The main scripture used to justify the doctrine is 1 Thessalonians 4:16-17. 

“For the Lord himself will descend from heaven with a shout of command, with the voice of an archangel and the trumpet of God. The dead in Christ will rise first; then we, who are left alive, will be snatched up with them on clouds to meet the Lord in the air; and so we shall always be with the Lord”

1 Thessalonians 4:16-17

To modern ears, the rapture view would seem like a straightforward reading of “meet the Lord in the air.” On the other hand, the loud noise—the shout and trumpet of the archangel—doesn’t exactly fit the description of a secretive return of Christ. According to custom a groom will play the thief by snatching away his bride in the night, just as Christ will snatch away the church. Not so in this verse, as the event being described here seems very public.

What N. T. Wright points out is this verse is a rehash of what Paul is saying in 1 Cor 15:51-54 and Phil 3:20-21, which speak of the transformation of the body in the resurrection. Paul is using Old Testament imagery and ideas readily known in his time to dramatically describe the return of Christ. 

  1. Paul is echoing the story of Moses coming down the mountain with the Torah. The trumpet sounds, a loud voice is heard, and after a long wait Moses comes to see what’s been going on in his absence.
  2. Paul is echoing Daniel 7. “the people of the saints of the Most High” (that is, the “one like a son of man”) are vindicated over their pagan enemy by being raised up to sit with God in glory. This metaphor, applied to Jesus in the Gospels, is now applied to Christians who are suffering persecution.
  3. Paul conjures up the image of an emperor visiting a colony or province. The citizens go out to meet him in open country and then escort him into the city. Paul’s image of the people “meeting the Lord in the air” should be read with the assumption that the people will immediately turn around and lead the Lord back to the newly remade world. Not scamper off with the remaining elect. 
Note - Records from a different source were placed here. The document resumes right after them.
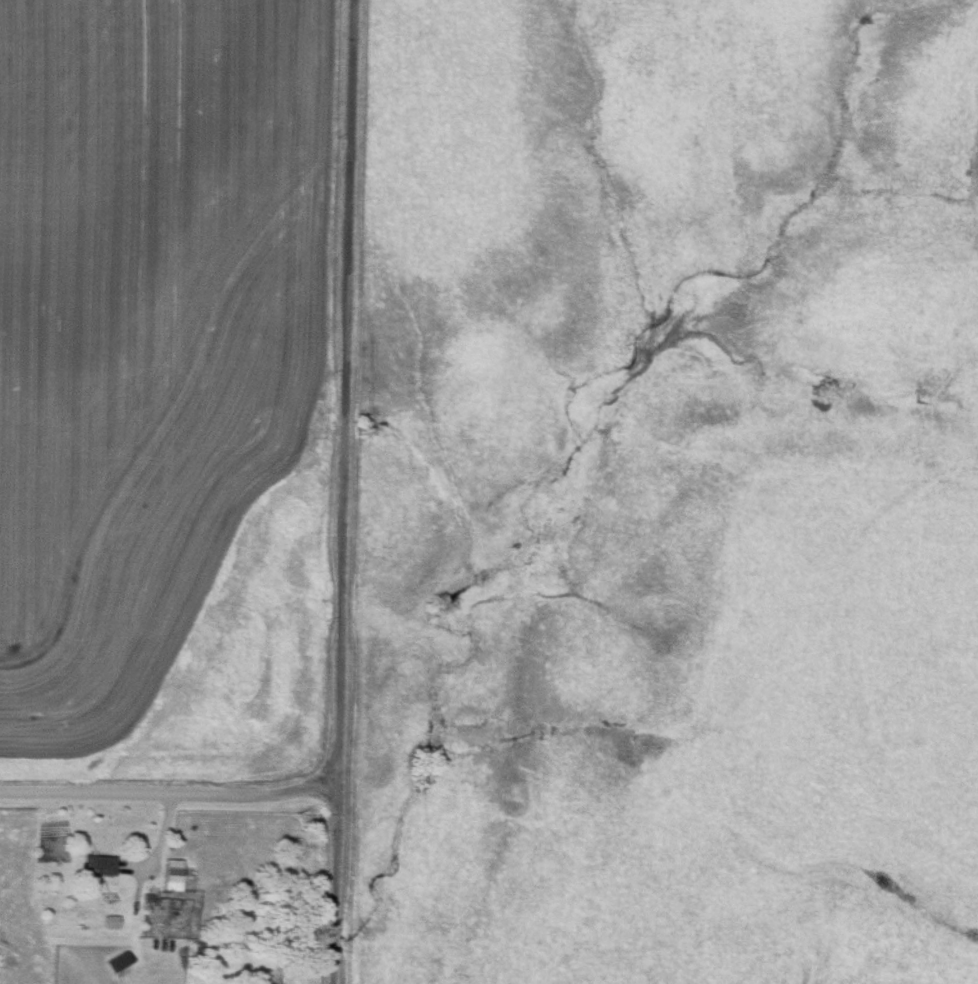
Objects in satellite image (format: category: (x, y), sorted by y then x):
road: (346, 492)
road: (171, 787)
road: (148, 862)
building: (96, 866)
building: (173, 876)
building: (120, 961)

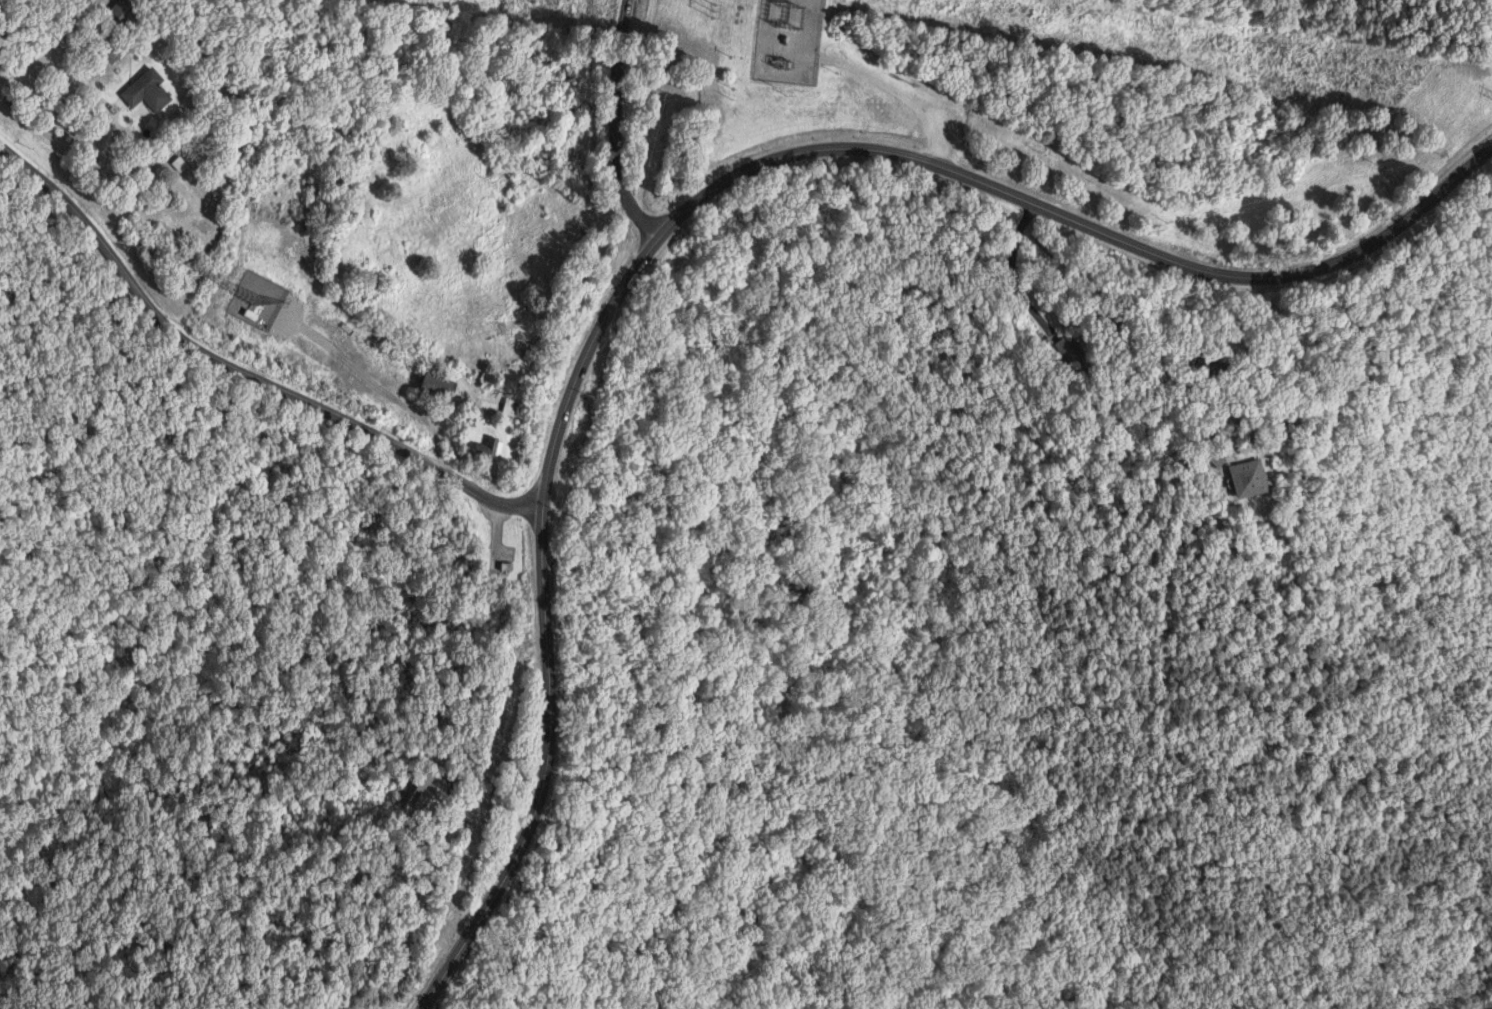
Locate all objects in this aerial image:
power tower: (713, 9)
building: (124, 12)
power substation: (790, 41)
road: (51, 46)
road: (889, 87)
building: (147, 91)
road: (616, 124)
road: (120, 154)
road: (694, 203)
road: (1028, 214)
road: (1018, 282)
road: (1114, 306)
building: (253, 315)
road: (548, 339)
building: (1074, 354)
road: (239, 372)
road: (373, 380)
building: (438, 389)
road: (1250, 442)
building: (490, 447)
building: (1254, 478)
building: (433, 794)
road: (417, 905)
road: (456, 988)

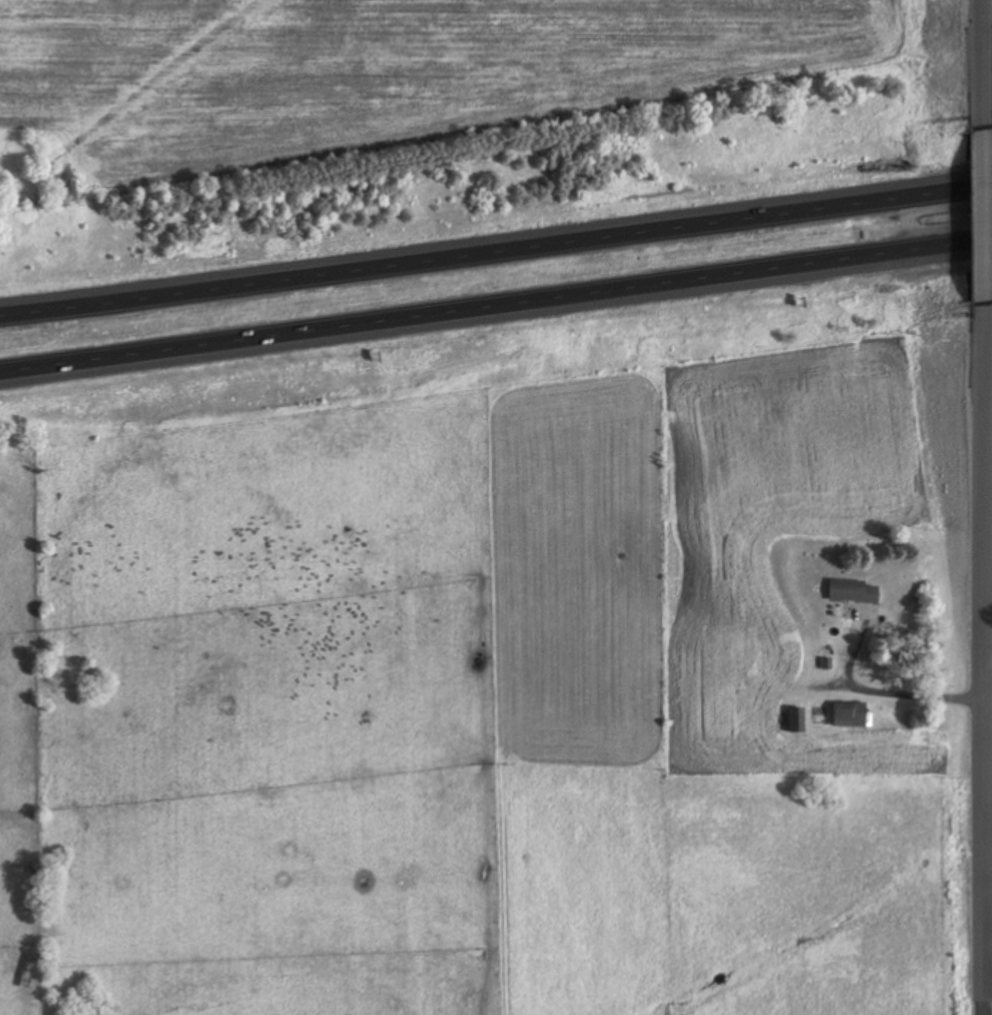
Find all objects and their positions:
crop: (991, 12)
crop: (397, 68)
road: (982, 72)
road: (985, 215)
road: (496, 253)
road: (496, 306)
building: (855, 591)
road: (982, 649)
road: (987, 652)
road: (915, 695)
building: (852, 714)
building: (798, 720)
These references are the only verses that could potentially justify the rapture view. And as we see, they don’t do the job. As confirmation, Hal Lindsey, the principle proponent of the rapture view today, says the following. 
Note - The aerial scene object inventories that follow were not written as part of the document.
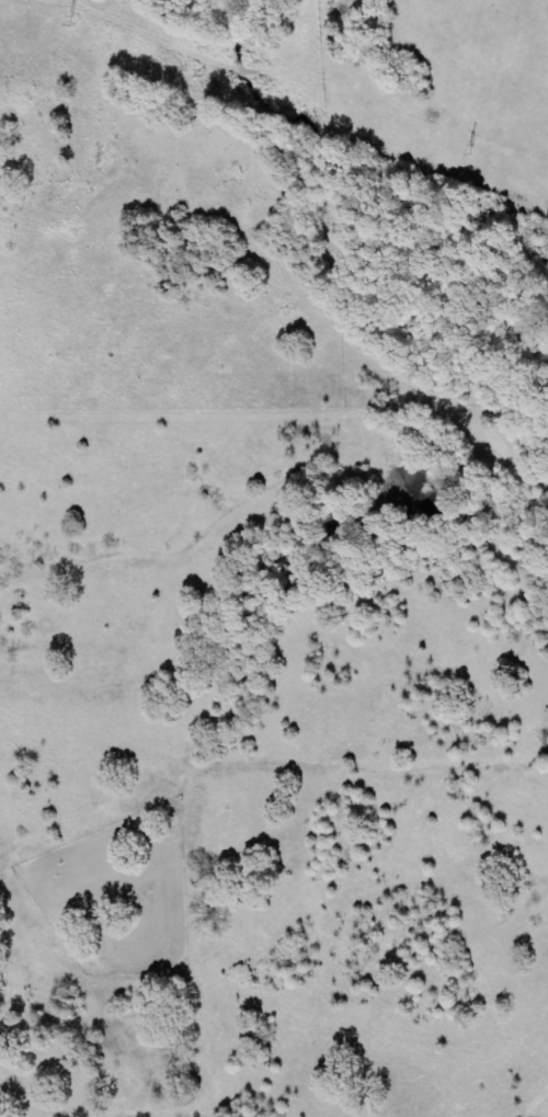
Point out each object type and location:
power tower: (73, 17)
power tower: (473, 149)

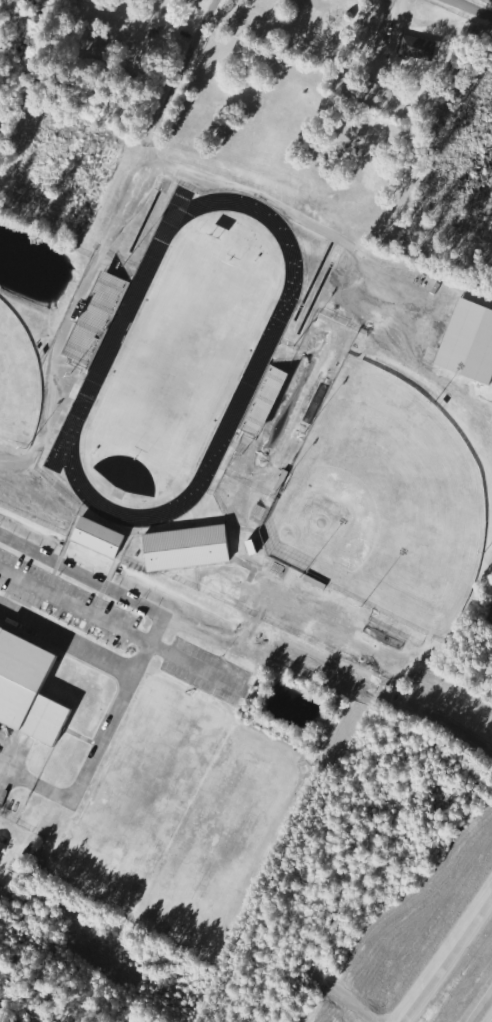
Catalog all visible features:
road: (477, 6)
building: (417, 46)
building: (97, 317)
building: (467, 343)
park: (183, 361)
track: (259, 364)
park: (17, 385)
park: (382, 503)
building: (98, 538)
building: (186, 549)
parking lot: (67, 604)
building: (27, 692)
building: (2, 847)
road: (445, 961)
road: (486, 1014)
“The truth of the matter is that neither a post-, mid-, or pre-Tribulationist can point to any single verse that clearly says the Rapture will occur before, in the middle of, or after the Tribulation,”

Hal Lindsey, The Rapture: Truth or Consequences

Given this analysis, if the message of the rapture is in the scriptures, then one has to read a significant amount of important details between the lines. The idea of typology tentatively may be a fruitful direction, but more work on this needs to be done. Until it is done, I choose to disbelieve the rapture doctrine but be open to revising that conclusion if a good case can be made. So my conclusion is this… I’ll be surprised on the way up.